Recorded data:
::::::::::

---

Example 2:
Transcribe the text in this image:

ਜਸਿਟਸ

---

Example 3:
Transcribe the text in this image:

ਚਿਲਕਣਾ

::::::::::

Retype each of the lines above word for word, keeping every character unchanged.

TASK OUTPUT:
---

Example 2:
Transcribe the text in this image:

ਜਸਿਟਸ

---

Example 3:
Transcribe the text in this image:

ਚਿਲਕਣਾ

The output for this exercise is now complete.